* Aim of the exercise:
From the rows below, collect every line containing the word "family" and copy each one in full.

* Provided material:

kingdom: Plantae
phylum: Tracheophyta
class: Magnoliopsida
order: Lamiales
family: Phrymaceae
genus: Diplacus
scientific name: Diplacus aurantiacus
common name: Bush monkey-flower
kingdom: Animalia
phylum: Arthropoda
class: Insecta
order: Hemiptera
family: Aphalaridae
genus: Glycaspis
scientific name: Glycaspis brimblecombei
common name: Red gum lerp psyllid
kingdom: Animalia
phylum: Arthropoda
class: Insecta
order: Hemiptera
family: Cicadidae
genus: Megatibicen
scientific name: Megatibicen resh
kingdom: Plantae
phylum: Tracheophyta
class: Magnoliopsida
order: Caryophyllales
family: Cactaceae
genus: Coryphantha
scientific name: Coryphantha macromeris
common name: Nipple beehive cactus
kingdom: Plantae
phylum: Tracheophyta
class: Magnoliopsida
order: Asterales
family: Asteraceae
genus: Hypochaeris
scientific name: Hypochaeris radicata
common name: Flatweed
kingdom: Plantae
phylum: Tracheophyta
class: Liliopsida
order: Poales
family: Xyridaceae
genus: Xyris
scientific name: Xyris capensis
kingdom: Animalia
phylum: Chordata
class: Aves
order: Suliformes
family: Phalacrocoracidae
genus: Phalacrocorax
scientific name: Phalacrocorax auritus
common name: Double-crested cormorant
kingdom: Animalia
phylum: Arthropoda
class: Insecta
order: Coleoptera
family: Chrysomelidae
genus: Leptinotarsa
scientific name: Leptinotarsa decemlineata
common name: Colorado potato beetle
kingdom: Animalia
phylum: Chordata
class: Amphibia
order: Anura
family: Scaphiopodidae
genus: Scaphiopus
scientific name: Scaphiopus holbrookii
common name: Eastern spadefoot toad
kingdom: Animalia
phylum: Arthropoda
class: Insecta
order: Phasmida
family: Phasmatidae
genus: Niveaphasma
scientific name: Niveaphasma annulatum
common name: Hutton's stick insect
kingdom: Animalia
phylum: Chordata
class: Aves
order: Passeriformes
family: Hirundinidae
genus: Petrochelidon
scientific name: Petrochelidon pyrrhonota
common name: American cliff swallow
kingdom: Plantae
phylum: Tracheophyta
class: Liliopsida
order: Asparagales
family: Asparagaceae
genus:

* Solution to the problem:
family: Phrymaceae
family: Aphalaridae
family: Cicadidae
family: Cactaceae
family: Asteraceae
family: Xyridaceae
family: Phalacrocoracidae
family: Chrysomelidae
family: Scaphiopodidae
family: Phasmatidae
family: Hirundinidae
family: Asparagaceae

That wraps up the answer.